> WORK REQUIRED
The lines wanted are those in the data below that include "sicher".

[DATA FOR THIS TASK Boundary: Start]

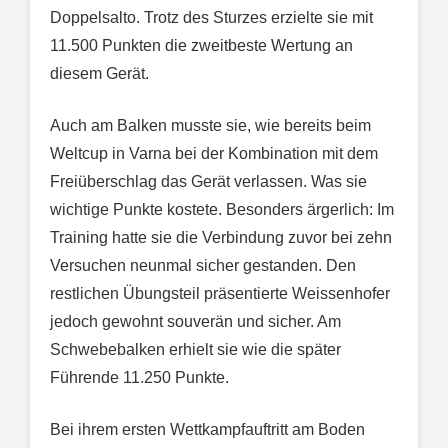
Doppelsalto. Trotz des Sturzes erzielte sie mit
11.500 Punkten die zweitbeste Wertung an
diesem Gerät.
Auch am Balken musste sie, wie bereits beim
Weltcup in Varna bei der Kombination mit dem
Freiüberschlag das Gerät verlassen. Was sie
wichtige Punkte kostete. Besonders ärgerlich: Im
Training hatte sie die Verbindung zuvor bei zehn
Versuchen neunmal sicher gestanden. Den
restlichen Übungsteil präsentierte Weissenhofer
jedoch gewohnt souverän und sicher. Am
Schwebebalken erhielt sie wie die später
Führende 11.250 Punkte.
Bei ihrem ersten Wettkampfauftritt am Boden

[DATA FOR THIS TASK Boundary: End]

> RESULT FOR THIS EXERCISE
Versuchen neunmal sicher gestanden. Den
jedoch gewohnt souverän und sicher. Am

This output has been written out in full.